At this stage, the goal isn’t exploitation for sport. It’s mapping a realistic blast radius. Understanding how far a single compromised identity can travel, how quickly, and with how little resistance.

This is where breaches stop being hypothetical and start becoming expensive.

Days 61–90: Turn Attacks Into Detections

The final phase is where offense stops being about breaking in and starts being about making defenders stronger.

Every successful attack path uncovered earlier becomes a detection question:

  1. What should have fired?
  2. What data would have made this obvious?
  3. What signal exists but wasn’t connected?

This is where red and blue stop being separate teams and start becoming one system.

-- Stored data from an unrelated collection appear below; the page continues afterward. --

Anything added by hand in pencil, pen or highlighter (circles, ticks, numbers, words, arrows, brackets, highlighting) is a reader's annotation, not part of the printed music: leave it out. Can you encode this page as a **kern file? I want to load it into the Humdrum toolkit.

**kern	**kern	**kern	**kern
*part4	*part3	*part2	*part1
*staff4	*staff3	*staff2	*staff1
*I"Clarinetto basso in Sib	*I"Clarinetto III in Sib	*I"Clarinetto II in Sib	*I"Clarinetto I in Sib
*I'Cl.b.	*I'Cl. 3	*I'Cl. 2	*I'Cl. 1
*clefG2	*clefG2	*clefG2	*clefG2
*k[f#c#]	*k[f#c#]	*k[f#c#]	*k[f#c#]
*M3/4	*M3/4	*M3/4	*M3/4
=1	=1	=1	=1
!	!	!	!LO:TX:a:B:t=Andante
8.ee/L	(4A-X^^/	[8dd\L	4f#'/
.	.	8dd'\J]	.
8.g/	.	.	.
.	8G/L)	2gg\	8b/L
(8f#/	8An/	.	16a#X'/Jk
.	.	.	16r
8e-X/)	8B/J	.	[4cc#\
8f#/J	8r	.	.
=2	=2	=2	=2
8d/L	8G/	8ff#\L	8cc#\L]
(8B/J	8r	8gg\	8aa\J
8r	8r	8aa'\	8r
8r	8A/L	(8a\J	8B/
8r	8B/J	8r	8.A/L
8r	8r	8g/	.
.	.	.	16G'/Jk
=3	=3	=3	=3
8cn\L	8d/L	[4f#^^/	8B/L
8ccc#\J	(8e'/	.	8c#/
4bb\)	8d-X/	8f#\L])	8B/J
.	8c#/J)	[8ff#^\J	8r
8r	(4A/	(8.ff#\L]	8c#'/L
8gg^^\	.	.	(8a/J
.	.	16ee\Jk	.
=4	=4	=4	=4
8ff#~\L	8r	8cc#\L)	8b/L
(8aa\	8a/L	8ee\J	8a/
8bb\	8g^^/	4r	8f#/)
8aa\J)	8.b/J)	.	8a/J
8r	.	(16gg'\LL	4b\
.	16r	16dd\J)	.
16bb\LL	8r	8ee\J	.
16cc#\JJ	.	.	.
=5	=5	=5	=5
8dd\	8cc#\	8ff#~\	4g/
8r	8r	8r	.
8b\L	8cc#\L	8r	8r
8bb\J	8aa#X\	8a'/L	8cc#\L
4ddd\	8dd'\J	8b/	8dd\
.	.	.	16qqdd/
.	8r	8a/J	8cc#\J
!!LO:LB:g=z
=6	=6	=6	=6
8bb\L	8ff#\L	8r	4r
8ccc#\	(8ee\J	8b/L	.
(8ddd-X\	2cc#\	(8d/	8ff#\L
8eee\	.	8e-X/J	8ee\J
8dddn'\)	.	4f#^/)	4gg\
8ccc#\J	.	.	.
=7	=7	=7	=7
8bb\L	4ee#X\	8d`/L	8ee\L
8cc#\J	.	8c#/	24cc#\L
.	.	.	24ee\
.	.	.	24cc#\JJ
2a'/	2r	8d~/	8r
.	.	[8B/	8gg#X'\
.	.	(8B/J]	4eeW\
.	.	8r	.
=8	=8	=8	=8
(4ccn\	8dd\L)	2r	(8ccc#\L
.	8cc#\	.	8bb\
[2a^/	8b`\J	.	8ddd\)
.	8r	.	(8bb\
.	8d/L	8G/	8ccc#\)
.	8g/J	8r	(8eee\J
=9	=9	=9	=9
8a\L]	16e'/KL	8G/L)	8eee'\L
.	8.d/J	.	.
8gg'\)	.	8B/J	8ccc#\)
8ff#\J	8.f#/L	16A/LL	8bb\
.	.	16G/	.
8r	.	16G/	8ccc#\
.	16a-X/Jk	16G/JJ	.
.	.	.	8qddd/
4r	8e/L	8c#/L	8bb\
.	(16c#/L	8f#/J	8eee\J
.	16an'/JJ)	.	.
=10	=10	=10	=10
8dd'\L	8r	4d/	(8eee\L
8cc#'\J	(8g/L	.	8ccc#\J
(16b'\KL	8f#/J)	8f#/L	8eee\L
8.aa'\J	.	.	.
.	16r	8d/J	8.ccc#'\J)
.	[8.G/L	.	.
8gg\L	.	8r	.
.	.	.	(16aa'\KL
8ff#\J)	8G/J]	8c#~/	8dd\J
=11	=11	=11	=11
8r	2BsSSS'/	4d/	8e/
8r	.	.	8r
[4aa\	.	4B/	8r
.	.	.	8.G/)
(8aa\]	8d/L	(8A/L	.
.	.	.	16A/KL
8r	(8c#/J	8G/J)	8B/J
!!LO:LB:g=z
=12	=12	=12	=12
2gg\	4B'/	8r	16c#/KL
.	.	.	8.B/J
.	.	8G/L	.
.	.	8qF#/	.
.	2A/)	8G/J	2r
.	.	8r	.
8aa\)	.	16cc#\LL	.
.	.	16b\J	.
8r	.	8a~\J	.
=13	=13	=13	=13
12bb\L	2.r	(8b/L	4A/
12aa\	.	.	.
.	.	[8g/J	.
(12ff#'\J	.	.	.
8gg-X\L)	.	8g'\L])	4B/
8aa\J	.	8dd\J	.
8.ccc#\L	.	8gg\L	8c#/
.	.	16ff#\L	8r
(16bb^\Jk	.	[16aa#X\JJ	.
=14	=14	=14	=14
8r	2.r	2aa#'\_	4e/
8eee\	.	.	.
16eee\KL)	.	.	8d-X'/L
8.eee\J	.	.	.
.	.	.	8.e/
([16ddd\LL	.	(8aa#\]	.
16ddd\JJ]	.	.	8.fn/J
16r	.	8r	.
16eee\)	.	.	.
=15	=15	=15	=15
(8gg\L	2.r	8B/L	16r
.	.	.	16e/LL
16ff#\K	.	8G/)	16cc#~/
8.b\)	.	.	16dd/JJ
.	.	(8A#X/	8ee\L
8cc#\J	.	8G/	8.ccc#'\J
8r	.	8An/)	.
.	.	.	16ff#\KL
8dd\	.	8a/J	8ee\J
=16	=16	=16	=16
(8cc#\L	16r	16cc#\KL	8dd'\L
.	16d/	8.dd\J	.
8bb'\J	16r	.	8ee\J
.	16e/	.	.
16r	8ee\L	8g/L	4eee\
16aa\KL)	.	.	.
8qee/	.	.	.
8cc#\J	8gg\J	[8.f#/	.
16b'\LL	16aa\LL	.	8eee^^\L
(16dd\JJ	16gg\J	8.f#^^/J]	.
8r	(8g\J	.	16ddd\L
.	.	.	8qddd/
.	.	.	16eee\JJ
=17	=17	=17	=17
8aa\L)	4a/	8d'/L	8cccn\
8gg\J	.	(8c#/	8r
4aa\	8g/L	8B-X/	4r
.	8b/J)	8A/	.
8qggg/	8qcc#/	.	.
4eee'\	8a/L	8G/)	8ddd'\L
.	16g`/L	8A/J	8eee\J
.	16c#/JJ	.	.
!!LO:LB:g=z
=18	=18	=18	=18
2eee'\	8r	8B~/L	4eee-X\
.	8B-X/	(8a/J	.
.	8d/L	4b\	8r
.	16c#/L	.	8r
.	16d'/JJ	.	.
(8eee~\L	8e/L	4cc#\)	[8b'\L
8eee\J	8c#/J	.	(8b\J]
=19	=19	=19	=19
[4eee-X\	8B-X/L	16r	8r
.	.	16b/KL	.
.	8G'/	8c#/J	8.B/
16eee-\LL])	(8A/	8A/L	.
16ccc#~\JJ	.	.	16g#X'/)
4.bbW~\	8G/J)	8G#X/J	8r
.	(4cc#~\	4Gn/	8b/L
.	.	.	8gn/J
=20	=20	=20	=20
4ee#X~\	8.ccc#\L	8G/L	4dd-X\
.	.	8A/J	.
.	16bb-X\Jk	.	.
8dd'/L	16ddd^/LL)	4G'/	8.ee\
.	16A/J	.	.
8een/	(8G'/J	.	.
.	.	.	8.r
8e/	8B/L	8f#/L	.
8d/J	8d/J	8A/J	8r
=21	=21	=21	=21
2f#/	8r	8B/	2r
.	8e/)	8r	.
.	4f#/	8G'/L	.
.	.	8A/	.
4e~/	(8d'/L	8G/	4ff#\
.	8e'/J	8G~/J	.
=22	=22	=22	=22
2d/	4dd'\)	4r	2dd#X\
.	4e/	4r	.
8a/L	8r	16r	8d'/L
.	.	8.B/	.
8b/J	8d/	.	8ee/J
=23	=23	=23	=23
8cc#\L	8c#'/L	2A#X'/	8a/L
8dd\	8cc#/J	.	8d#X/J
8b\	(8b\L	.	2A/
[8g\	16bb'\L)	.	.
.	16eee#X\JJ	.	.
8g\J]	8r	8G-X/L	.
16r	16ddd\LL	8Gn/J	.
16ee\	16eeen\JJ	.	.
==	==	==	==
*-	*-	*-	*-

I’d work closely with detection engineers and SOC analysts to translate attacker behavior into actionable detections:

  1. Credential misuse patterns
  2. Abnormal identity transitions
  3. Lateral movement that looks “normal” until it isn’t
  4. Persistence that hides in plain sight

Not more alerts. Better ones.

Metrics matter here. Not vanity metrics, but operational ones:

  1. Time to detection
  2. Time to containment
  3. Depth of attacker movement before discovery

If security can’t measure how fast an attacker is detected, it isn’t managing risk. It’s guessing.

Purple teaming in this phase isn’t a workshop. It’s a feedback loop. Attack. Detect. Improve. Repeat.

That loop is where real security maturity shows up.

What I Would Not Do

I wouldn’t buy tools in the first 90 days. I wouldn’t run noisy scans just to look productive. I wouldn’t deliver an 80-page report no one will read.

Security doesn’t fail because teams don’t work hard. It fails because effort is aimed in the wrong direction.

My focus would be on understanding how the environment behaves under realistic attack conditions, and helping the organization reduce risk in ways that actually change outcomes.

The Mindset

Good security doesn’t stop every attack. That’s not realistic.

Good security makes attackers loud, slow, and expensive.

It shortens dwell time. It limits blast radius. It turns assumptions into verified facts.

That’s the mindset I bring on day one.

This post is licensed under CC BY 4.0 by the author.